La Commission européenne somme le gouvernement polonais de «mettre en suspens» ses nouvelles réformes controversées du système judiciaire, agitant la menace de sanctions sans précédent si Varsovie ne mettait pas fin aux «risques clairs» sur l'État de droit.

«Nous sommes désormais très proches de déclencher l'article 7 du traité de l'UE», synonyme de possibles sanctions comme la suspension des droits de vote de la Pologne au sein de l'Union, a averti le vice-président de la Commission, Frans Timmermans.

Après s'être déjà attaqués à la justice constitutionnelle, les conservateurs au pouvoir à Varsovie ont lancé une réforme plus globale du système judiciaire, dénoncée par l'opposition comme un «coup d'État rampant», et contre laquelle plusieurs milliers de personnes manifestent tous les jours depuis dimanche dans le pays.

L'exécutif européen a demandé «instamment aux autorités polonaises de mettre les nouvelles lois en suspens et de reprendre le dialogue engagé» pour «répondre aux graves inquiétudes» sur le respect de l'État de droit, à l'issue d'une réunion des commissaires mercredi à Bruxelles.

«Arme atomique»

Frans Timmermans a cité plusieurs textes litigieux, dont le projet de loi, en cours d'examen, accordant au ministre de la Justice une forte influence sur la Cour suprême.

Deux autres textes déjà adoptés la semaine dernière par le Parlement polonais, dominé par les conservateurs du parti Droit et Justice (PiS), suscitent l'inquiétude.

L'un porte sur le Conseil national de la magistrature et prévoit que ses membres seront désormais choisis par le Parlement. Un autre modifie le régime des tribunaux de droit commun, dont les présidents seront nommés par le ministre de la Justice.

Selon le président du PiS Jaroslaw Kaczynski, la réforme de la Justice dépend uniquement de l'État polonais.

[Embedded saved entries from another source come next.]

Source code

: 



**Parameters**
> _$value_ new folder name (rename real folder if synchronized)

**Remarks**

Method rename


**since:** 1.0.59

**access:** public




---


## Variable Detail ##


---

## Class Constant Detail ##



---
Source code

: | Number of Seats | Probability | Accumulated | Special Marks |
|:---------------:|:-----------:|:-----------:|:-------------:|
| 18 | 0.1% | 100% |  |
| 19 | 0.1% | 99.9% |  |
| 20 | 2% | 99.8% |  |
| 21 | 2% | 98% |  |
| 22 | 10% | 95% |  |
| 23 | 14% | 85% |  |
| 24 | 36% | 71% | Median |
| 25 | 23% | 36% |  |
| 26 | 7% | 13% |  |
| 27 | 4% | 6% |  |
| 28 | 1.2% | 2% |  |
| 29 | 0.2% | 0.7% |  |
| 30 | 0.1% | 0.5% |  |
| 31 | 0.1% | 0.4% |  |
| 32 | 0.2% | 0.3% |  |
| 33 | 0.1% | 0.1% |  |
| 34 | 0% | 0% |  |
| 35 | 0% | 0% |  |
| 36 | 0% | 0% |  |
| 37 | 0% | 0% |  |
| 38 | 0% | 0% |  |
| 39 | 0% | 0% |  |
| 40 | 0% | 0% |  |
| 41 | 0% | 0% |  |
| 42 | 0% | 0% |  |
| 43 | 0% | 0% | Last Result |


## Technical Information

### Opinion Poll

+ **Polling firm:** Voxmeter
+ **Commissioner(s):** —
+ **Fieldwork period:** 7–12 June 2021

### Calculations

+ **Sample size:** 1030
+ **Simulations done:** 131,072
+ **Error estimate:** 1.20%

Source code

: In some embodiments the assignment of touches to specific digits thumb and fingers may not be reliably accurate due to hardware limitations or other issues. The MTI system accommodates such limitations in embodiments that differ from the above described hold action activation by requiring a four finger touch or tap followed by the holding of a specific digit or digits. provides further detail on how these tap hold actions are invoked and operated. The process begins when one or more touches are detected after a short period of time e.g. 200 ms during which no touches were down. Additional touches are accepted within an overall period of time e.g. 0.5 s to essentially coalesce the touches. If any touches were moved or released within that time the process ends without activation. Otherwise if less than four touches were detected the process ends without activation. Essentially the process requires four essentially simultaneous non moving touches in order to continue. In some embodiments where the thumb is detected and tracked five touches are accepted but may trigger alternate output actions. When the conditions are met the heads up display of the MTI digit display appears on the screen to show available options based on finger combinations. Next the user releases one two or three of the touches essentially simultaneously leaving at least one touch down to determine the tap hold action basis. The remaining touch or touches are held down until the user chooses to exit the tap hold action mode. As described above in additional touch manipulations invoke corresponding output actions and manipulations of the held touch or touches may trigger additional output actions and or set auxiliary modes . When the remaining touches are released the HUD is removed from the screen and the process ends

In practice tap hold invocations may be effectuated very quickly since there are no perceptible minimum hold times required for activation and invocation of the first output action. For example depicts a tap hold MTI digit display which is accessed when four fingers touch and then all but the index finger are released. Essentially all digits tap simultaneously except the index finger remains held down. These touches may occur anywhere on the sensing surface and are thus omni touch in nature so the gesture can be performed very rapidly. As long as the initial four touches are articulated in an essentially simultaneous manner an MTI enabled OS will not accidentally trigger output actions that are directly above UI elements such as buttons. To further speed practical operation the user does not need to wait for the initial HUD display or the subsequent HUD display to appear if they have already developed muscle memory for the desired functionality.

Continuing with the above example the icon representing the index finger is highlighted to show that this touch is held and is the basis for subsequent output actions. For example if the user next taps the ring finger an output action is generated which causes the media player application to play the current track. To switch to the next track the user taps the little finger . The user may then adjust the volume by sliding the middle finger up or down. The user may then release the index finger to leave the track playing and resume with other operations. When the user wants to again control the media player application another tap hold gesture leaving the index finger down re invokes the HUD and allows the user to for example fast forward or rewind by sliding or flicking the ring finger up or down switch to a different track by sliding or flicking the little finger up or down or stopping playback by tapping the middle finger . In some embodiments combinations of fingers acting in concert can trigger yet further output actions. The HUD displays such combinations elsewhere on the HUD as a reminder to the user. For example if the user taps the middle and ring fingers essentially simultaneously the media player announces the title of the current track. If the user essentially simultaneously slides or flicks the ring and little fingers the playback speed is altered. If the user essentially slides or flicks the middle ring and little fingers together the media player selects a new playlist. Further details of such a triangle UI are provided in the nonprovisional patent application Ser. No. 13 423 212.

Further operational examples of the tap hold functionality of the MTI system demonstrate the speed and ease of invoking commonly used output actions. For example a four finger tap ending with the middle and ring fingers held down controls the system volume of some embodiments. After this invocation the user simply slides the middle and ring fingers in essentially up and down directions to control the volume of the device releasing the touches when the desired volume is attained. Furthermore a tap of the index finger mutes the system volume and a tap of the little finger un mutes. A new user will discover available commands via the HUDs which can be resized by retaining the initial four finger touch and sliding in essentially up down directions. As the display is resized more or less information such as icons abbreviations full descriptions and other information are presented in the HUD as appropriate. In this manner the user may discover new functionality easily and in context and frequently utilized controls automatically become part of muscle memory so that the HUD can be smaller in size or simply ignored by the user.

«Les questions que nous traitons maintenant relèvent de la compétence exclusive de l'Etat, nous avons ici affaire à un abus, à une action à caractère politique», a-t-il déclaré, lors d'une interview à la télévision publique TVP info, commentant la déclaration de M. Timmermans.

Le ministère polonais des Affaires étrangères a, quant à lui, jugé cette déclaration «infondée et injustifiée», ainsi que «prématurée», compte tenu du processus législatif en cours.

Le ministère a également indiqué «qu'il n'y a avait pas de place ici pour «une mission personnelle» du vice-président de la Commission», autrement dit qu'il n'était pas invité en Pologne, selon un communiqué publié dans la soirée.

Le PiS, arrivé au pouvoir fin 2015, présente tous ces changements comme indispensables pour rationaliser le système judiciaire et combattre la corruption. Mais l'opposition y voit un affaiblissement de la séparation des pouvoirs et une tentative de verrouiller le pays.

Ces nouvelles réformes «ont gravement amplifié la menace contre l'État de droit» en Pologne, a déploré M. Timmermans, en rappelant que la Commission avait déjà lancé en 2016 une procédure inédite contre la Pologne après sa réforme du tribunal constitutionnel, qui avait suscité de vives condamnations.

C'est cette procédure toujours en cours, appelée «cadre pour l'État de droit», qui pourrait conduire en fin de course au déclenchement de l'article 7 du traité de l'UE, encore jamais utilisé.

Souvent décrit comme «l'arme atomique» dans la panoplie de mesures que peut prendre l'UE contre l'un de ses membres, cet article peut mener à une suspension du droit de vote au sein du Conseil de l'Union, l'instance regroupant les 28 pays européens.

«Message politique fort» 

Une fois déclenché, l'article 7 nécessiterait cependant une unanimité des autres États membres pour déboucher sur une suspension des droits de vote de la Pologne. Et la Hongrie, alliée de Varsovie, a déjà prévenu qu'elle s'y opposerait.

«Les nouvelles lois ne sont pas encore officiellement en vigueur. Nous ne pouvons pas encore prendre de décisions formelles, mais nous pouvons envoyer un message politique fort», a expliqué M. Timmermans.

Il a également évoqué la possibilité de lancer la semaine prochaine des «procédures d'infractions» qui peuvent mener à des sanctions financières.

«Le climat de ce débat aura un impact négatif sur les discussions budgétaires», a admis de son côté mercredi la commissaire européenne polonaise Elzbieta Bienkowska, interrogée sur les démêlés de son pays avec Bruxelles.

Elle faisait une référence voilée à l'idée qui circule à Bruxelles de conditionner à l'avenir l'accès aux «fonds de cohésion» au respect des valeurs et des décisions de l'UE. La Pologne est le principal bénéficiaire dans l'UE de ces fonds européens.